WHAT YOU ARE ASKED TO DO => Count the lines in the listing below that contain the string "resultados", treating uppercase and lowercase as different, and reply with the number alone.

EXCERPTED RECORDS =>
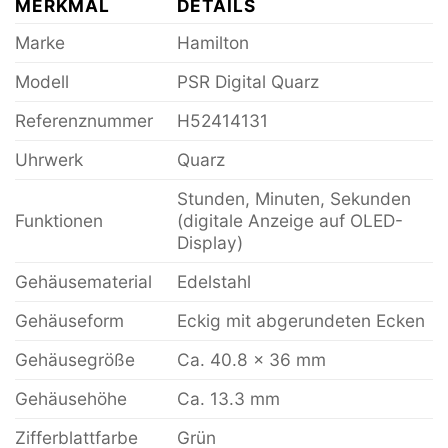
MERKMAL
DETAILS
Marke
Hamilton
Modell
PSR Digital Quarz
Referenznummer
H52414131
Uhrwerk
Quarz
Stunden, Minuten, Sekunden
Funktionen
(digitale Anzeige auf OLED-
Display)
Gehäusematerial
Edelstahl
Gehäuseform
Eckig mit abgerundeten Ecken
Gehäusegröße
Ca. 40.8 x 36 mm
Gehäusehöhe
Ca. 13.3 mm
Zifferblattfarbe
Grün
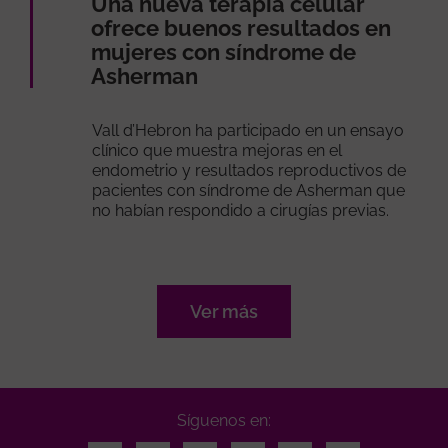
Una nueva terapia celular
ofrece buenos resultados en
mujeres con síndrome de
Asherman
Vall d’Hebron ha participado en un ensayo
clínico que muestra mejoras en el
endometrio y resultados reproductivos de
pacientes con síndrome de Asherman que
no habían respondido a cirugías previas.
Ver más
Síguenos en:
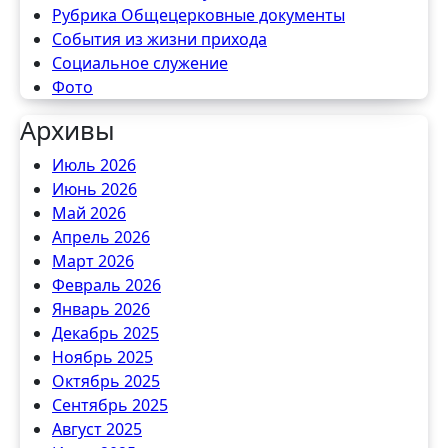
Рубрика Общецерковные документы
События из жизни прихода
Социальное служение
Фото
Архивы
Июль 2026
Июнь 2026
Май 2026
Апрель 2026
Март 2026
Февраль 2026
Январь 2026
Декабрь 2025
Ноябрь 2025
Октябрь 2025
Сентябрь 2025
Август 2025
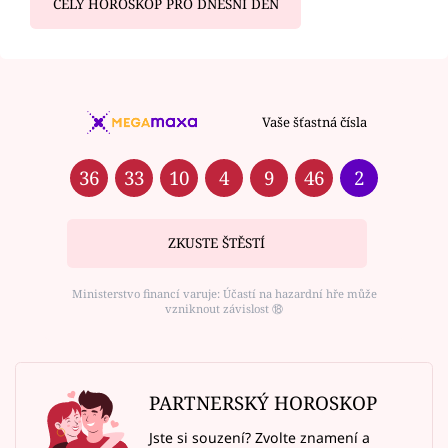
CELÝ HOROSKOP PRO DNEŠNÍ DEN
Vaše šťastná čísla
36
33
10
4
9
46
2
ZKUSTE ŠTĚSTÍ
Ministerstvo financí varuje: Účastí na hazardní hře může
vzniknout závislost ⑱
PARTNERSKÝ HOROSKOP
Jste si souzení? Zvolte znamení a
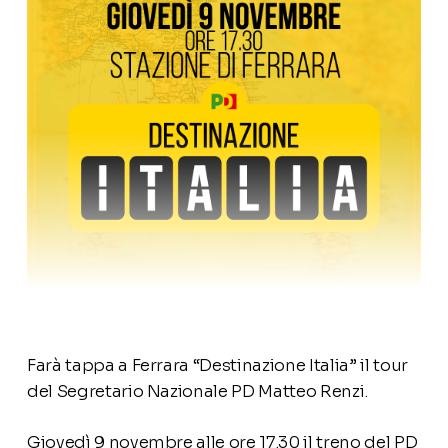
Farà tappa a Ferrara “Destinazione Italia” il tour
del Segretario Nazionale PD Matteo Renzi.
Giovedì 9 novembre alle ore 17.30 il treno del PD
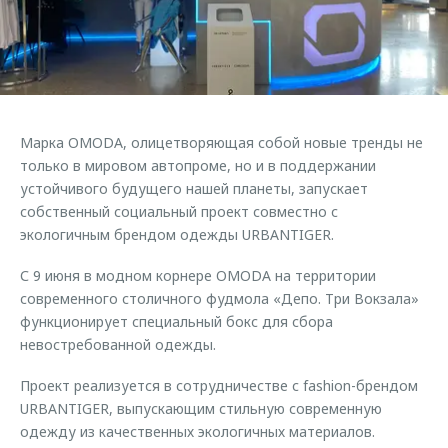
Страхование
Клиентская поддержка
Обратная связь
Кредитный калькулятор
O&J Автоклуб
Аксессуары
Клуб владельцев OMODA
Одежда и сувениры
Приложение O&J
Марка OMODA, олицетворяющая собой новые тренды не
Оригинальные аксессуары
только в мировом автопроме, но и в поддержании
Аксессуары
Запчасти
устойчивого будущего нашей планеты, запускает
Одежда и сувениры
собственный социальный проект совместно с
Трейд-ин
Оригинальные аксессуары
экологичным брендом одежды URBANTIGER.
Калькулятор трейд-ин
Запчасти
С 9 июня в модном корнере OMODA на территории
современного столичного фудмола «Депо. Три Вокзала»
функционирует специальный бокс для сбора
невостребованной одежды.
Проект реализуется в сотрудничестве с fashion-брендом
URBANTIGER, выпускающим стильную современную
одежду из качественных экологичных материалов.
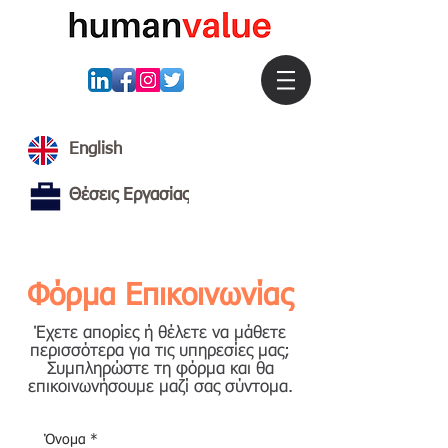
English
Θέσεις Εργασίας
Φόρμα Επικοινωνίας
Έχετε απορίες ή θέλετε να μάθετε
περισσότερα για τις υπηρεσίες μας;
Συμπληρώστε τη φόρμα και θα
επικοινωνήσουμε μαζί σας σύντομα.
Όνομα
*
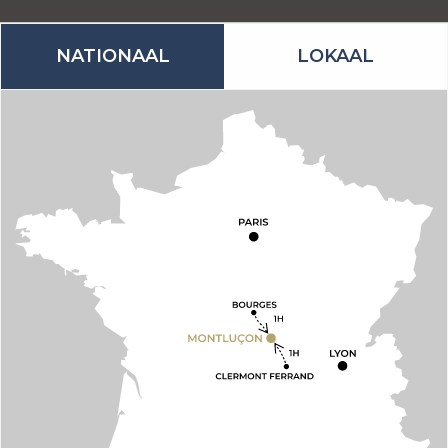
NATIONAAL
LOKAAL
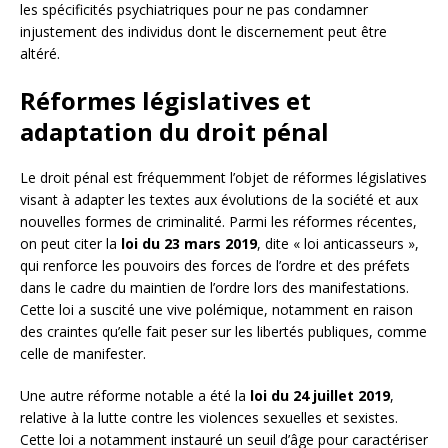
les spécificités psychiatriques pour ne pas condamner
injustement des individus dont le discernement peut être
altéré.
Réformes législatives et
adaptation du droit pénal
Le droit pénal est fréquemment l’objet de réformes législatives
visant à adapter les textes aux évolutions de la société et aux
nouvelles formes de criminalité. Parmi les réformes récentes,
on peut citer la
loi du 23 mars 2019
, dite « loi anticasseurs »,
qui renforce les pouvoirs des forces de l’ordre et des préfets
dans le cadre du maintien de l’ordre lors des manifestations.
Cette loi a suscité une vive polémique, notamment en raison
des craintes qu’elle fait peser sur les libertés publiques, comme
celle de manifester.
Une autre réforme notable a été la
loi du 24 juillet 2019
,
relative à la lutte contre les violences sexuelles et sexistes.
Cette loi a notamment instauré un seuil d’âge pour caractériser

TASK RESULT => 2